[WORK INSTRUCTIONS]
a - According to the forum post, which French word is the basis for "sabotage"?
b - From the forum post, extract the passage between "Postby Lorredan on" and "the Traitor card.", inclusive.
Segment Start: PASSAGE PROVIDED
Postby Lorredan on 22 Jun 2008, 03:49

Well little bits at a time as I peruse the deck.
Firstly, the Bateleur and the Fool are both minus one shoe/boot,and brings to mind the Lingua Franca of the Italian word shoe- Scarpa(polari to take to ones feet and run off) or the French word Sabot which is the basis for sabotage. Also back in biblical times the antiquity of the symbolism of the shoe or boot in connection with luck and marriage, when the plucking off of a shoe denoted the confirmation of a contract redemption or change of ownership. Neither Fool or Bateleur is slave or freeman, they walk between both worlds it seems. We also have some left over from this symbolism as we tie old shoes on the back of cars after a marriage- who has lost their freedom I ask? The Strength card is reminiscent of Mantegna's card with the broken pillar. I like the Traitor card.
Segment End: PASSAGE PROVIDED
Segment Start: ENTRIES PROVIDED
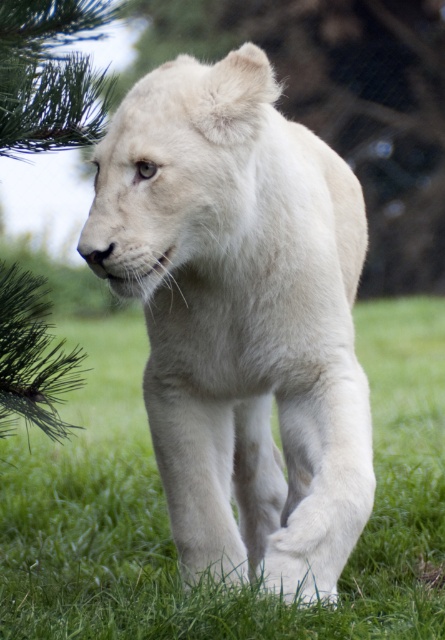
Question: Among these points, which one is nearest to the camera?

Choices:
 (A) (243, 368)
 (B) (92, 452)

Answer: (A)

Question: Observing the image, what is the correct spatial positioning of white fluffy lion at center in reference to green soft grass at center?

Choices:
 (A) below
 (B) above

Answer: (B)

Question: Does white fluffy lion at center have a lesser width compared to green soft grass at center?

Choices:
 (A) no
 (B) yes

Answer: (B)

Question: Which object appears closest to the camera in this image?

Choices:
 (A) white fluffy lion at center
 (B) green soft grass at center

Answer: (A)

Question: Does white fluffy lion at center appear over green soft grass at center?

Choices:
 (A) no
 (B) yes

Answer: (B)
Segment End: ENTRIES PROVIDED
Segment Start: ENTRIES PROVIDED
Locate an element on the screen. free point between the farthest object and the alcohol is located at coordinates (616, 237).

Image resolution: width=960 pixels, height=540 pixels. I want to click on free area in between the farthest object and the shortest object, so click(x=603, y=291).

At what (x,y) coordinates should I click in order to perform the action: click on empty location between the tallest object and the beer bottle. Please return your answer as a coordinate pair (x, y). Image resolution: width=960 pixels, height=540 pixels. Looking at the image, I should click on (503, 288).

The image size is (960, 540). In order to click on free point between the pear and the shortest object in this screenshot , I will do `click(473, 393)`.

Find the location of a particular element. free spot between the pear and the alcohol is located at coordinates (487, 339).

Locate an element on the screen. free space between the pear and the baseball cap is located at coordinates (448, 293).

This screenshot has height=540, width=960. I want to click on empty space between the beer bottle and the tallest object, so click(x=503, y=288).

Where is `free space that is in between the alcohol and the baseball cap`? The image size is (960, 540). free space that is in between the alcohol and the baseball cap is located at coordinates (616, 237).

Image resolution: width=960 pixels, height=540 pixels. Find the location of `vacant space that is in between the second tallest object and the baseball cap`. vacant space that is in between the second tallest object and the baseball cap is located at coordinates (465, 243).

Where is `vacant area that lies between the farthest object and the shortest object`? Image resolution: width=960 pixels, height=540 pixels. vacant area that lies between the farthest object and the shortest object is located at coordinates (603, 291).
Segment End: ENTRIES PROVIDED
Segment Start: ENTRIES PROVIDED
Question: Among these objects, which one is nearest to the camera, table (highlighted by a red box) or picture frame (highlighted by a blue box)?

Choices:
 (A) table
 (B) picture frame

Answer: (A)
Segment End: ENTRIES PROVIDED
[SOLUTIONS BELOW]
a - Sabot

b -
Postby Lorredan on 22 Jun 2008, 03:49

Well little bits at a time as I peruse the deck.
Firstly, the Bateleur and the Fool are both minus one shoe/boot,and brings to mind the Lingua Franca of the Italian word shoe- Scarpa(polari to take to ones feet and run off) or the French word Sabot which is the basis for sabotage. Also back in biblical times the antiquity of the symbolism of the shoe or boot in connection with luck and marriage, when the plucking off of a shoe denoted the confirmation of a contract redemption or change of ownership. Neither Fool or Bateleur is slave or freeman, they walk between both worlds it seems. We also have some left over from this symbolism as we tie old shoes on the back of cars after a marriage- who has lost their freedom I ask? The Strength card is reminiscent of Mantegna's card with the broken pillar. I like the Traitor card.